度重なる絶頂感で、意識が飛びそうになる。目の前が時々白くなる。
「ああ、あぅ、ん……か、かんに……せ、せんせえ、かんにん……」
「駄目です。男の怖さをもっと知りなさい。……ほらほら」
「あああああん」
こうして、まといはさらに望に責められ、湯船の中の熱気でのぼせているのか、望に与えられている気の遠くなるような快感で目が眩んでいるのか分からなくなった。
全身を熱気と快感に包まれ、脳内が陶然としたころ、下半身に望の放射をおぼろげに感じた。
「いやあああ……ああん……」
ついに、まといは浴槽の中でその日最大の絶頂に達した。
そして望に抱きかかえられたまま気を失った。
☆ ☆
翌日の夜、望はやはり入浴していた。もちろん一人である。
浴室に鍵などかけない。
昨日の今日だから、まさか風呂に鍵なんてかけなくていいだろう、と思っていたのだった。

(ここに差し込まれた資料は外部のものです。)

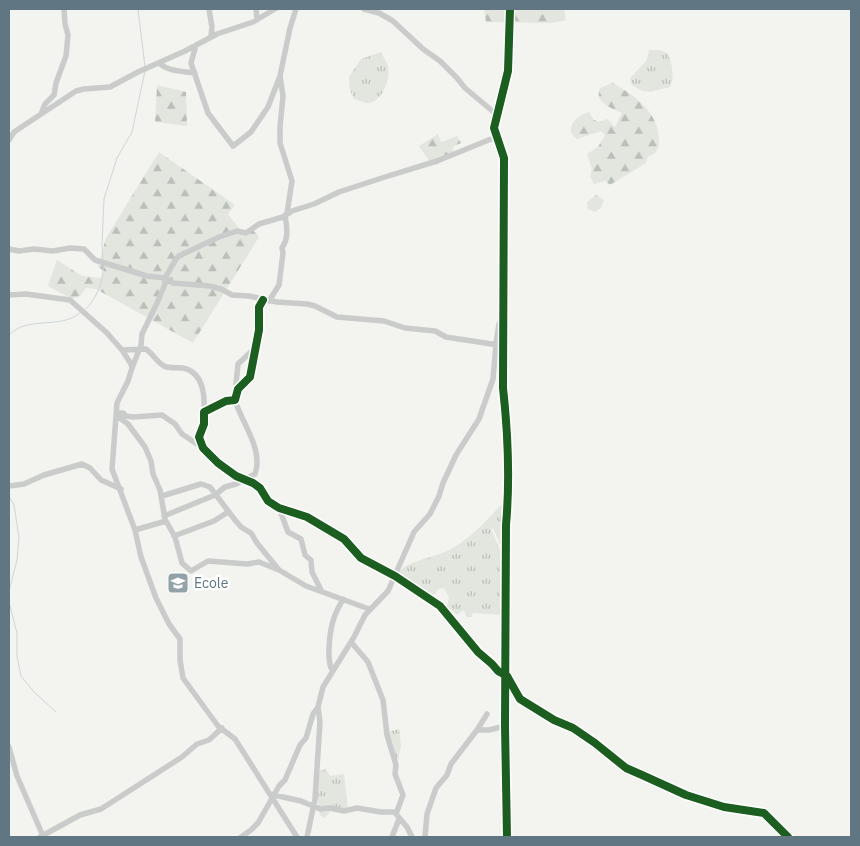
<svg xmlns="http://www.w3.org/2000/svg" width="860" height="846" font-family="'IBM Plex Sans',sans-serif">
	<defs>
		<pattern id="grass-tufts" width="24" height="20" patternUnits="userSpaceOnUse" patternTransform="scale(1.25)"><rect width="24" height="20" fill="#e2e6de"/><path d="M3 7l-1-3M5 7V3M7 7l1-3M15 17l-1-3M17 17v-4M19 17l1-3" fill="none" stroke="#bbbfb9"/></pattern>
		<pattern id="forest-firs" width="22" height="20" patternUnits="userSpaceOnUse" patternTransform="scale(1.25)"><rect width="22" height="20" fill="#e2e6de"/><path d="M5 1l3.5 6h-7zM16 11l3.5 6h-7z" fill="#bbbfb9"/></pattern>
	</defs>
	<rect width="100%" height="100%" fill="#f3f3f0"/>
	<path fill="url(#grass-tufts)" d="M649,50H660L668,54C672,63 675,78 670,87C653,91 646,96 631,84L630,78L647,60Z
		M381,52C383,57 386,61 388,66C391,79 382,104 366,103C362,102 358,100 354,99L350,90L349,77L361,59Z
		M501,505L504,507L503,550L493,528L491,529L500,550L503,562L502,615L473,613L471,617H466L465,612L463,610L457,615L447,607L449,597L444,588L439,589L433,596L425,597L395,575C409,559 433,559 451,549C471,538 486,521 501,505Z
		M399,729L401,746L398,759L394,760L387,732Z
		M326,769L330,776L344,774L348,809L328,808L330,812L324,818L320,815L317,798V772Z"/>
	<path fill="url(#forest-firs)" d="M484,9H564L566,20L551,23L486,22Z
		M613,83C636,97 659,112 659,142C659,150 655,155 648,156L646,163L610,185L605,181L594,184L590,176L592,168L587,154L598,147L605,135L601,131L577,139C562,130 577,115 589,112L594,120L599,122L607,119L615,127L622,113C611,108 594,103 600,88Z
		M157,85L186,92L187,126L155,122Z
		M438,134L441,142L457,136L461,143L454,146L452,154L430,162L419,146Z
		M159,152L235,205L228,214L245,236L253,230L259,237L193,343L96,289L86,288L80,296L72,299L48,286L57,260L82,276L101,278L104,271L98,267L106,238Z
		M596,195L604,200L601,208L595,212L588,209L587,202Z"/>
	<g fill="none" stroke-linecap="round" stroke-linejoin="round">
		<path stroke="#ccd6d8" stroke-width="1" d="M138,9L145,67
			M103,259L102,245L104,199L117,158L132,132L145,71
			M86,309C96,299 104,281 103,266
			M9,335C28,315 60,330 80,313
			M9,496L14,505L19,537L17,560L9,591
			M9,602L17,633V656L21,676L34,692L56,712"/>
		<path stroke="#cacccc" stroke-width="5.5" d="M209,9L212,27L211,37
			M256,9L257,20
			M364,9L379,13L393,21L423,49L440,61L457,78L465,88L496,114
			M196,45L191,63L208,113L233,146L251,132L268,107L280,76
			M159,63C169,72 182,71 195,73
			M41,114L45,104L54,95L56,83L66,56L68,35L65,24L64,9
			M9,140L14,132L76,91L84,89L110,87L138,72L185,51L217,34L253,22L275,9
			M287,213L292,181L280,143V127L283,96L280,76L290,28L296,9
			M9,249L19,251L34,249L53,251L70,248L84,249L95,260L147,276L165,278L173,283L210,286L221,289L232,295L249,296L277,302L307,304L315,306L337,317L384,321L405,328L435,331L446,337L498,345
			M9,295L26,294L70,300L107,333L122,350L131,364L132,368L128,381L117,403L112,469L135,530L141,557L156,598L169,624L180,639V660L183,678L218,726L235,739L297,837
			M263,300L259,307V330L250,377L238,389L235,400L226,401L204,412V424L199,437L203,448L218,463L236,476L253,483L260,488L268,501L279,508L307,517L344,539L361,558L395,576L440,606L478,652L492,664L498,671L507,676L520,699L554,720L573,728L595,743L626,768L642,775L686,795L724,807L764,813L788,837
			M269,301L279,285L283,253L282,248C289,237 287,228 285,215
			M122,350L146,349C153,354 157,362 164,366C170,369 177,367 183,368C203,372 205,395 204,412
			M132,368L141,345L142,334L158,301L165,284V278L176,259L179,256L219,237L237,231L246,233L259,224L283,217L292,211L314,204L339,192L385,177L437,161L496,137
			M238,389L236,384L238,364L254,349
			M118,413H123L126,416L133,417L162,415L175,424L182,434L203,448
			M117,416L128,424L145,447L151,461L153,474L160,490L165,519
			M9,486L24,484L44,475L82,464L90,468L101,480L121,489
			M162,496L201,484L210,487L235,520L241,527L251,533L257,543L279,570
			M279,508L288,532L301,539L305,555L311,560L312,572L321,590
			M164,516L215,495L225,487L236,484L255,474C264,449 241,422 235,400
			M135,530L166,521L175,537L182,563L191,571L208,561L247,564L259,562L279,570L306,586L369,609
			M174,536L214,521L228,512
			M351,642L368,662L383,700L387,735L396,765L395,774L403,795L396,814L407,827L412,837
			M332,670C326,659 330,629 334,618C336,611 340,605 343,599
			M477,730H489L505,726
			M9,747L17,776L43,836
			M274,795L301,801L320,809L330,808L344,811L357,808L381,812H396
			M40,837L80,815L101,809L182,757L197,744L209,740L222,728
			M241,837L251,830L258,823L279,786L285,780L300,745L306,738L313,714L318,707
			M307,837L315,799L320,722L318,707L323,687L354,637L365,615L388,591L414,532L430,514L439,496L443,483L456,455L479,419L493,379L496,344L499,324
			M392,837L399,819
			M425,837L427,814L436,788L447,775L451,764L477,730L487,714
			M507,837L505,726L506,525C510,480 508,433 503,388L504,158L494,128L508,71L510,9"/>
		<g stroke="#fff" stroke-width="11">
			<path id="cycleway" d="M263,300L259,307V330L250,377L238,389L235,400L226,401L204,412V424L199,437L203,448L218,463L236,476L253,483L260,488L268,501L279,508L307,517L344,539L361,558L395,576L440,606L478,652L492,664L498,671L507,676L520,699L554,720L573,728L595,743L626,768L642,775L686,795L724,807L764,813L788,837
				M507,837L505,726L506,525C510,480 508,433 503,388L504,158L494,128L508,71L510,9"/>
		</g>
		<use href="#cycleway" stroke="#1b5e20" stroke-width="8"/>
	</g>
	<defs>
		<g id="school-square" transform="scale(1.125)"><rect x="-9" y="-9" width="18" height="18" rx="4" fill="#93a2a9" stroke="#fff"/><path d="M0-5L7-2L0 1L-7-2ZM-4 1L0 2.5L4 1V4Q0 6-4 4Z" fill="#fff"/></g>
	</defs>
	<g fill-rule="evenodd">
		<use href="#school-square" x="178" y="583"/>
	</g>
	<g text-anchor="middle" stroke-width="5" stroke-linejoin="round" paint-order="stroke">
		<g font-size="14" fill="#607783" stroke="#fff" text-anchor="start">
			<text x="194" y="588">Ecole</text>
		</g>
	</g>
	<rect width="860" height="846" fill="none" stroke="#607783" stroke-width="20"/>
</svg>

ところが、湯船に浸かってのんびりしていると、外で浴室の戸が開く音がした。
続いてかすかな衣擦れの音がした。
何より、すりガラス越しのシルエットには見覚えがある。
――ま、まさか……
「先生〜」
喜色満面でまといが浴室に入ってきた。
「つ、常月さん。あなた……」
手早く湯を浴びると、望の浸かっている浴槽に自分から入ってきた。
「失礼します」
そうして、昨日とは違い、望の膝に向かい合わせに跨った。
驚愕している望の顔をひたと見つめた。
「先生……私、今日も罪を犯してしまいました。ですから、どうか刑罰を与えてください」
「そ、そんなぁ〜」
まといが両腕を首背中に回し抱きついた。そして接吻をせがんできた。
「ん――」
「ちょ、ちょっと! 常つ……わむぅ」
ついに唇を奪われた望は、まといの柔らかな肌の感触と十代の少女の体温を全身に感じながら、ぼんやりこう考えていた。

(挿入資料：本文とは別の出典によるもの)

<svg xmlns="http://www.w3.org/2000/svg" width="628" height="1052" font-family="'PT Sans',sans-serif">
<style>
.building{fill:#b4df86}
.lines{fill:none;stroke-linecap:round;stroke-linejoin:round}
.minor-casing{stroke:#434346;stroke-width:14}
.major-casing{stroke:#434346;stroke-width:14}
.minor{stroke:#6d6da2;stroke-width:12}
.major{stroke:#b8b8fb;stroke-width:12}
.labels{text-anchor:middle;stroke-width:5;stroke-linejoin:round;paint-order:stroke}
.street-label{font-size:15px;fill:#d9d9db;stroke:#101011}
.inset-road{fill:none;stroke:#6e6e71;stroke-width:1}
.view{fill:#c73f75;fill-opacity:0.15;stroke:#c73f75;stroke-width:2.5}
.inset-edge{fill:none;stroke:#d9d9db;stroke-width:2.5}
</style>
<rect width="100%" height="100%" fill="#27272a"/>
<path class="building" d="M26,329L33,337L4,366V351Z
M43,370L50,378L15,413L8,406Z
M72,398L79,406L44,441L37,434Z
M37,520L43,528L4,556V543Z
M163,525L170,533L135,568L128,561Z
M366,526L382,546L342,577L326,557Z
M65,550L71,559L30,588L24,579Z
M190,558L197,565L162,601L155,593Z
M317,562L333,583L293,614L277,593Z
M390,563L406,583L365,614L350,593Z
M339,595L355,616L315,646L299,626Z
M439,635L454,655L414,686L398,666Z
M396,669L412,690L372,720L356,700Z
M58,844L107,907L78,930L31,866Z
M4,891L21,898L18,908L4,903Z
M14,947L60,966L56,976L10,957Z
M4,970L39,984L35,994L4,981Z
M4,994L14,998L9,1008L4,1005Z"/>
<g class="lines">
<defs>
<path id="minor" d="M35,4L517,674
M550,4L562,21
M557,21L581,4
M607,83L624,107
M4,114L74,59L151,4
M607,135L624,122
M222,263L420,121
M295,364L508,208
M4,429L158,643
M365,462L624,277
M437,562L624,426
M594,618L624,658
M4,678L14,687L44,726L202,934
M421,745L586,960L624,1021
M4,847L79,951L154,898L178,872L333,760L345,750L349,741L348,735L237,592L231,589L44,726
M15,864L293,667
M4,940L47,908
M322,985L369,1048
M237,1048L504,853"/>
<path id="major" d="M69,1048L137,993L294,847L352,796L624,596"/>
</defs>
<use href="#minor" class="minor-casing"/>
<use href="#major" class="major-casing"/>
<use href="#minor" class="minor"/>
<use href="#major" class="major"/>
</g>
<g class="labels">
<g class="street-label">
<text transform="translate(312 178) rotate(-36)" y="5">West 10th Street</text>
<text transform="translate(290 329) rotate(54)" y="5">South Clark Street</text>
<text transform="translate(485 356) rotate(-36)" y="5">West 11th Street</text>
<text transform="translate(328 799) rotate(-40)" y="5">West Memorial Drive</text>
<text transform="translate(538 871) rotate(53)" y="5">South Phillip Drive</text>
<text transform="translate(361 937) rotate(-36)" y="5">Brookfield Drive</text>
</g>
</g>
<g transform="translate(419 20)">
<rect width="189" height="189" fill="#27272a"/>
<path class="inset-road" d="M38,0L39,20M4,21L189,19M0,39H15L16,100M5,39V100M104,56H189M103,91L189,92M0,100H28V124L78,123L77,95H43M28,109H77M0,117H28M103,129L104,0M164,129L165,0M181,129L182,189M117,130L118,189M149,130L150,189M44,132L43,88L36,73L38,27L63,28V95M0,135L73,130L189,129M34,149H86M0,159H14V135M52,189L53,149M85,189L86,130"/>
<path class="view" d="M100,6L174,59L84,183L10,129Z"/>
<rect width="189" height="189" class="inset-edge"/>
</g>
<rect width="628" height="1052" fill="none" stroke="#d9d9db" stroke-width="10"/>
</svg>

――明日からは小森さんと一緒に入っていた方がいいんでしょうか……って、それは違うし! とほほほ……
まといの舌先が、予想外の事態に戸惑っている望の舌先を絡め取った。
そして、自分の乳房を望の胸板に押し付けてきた。
ひょっとすると、今晩は望が甘い罰を受ける番なのかもしれない。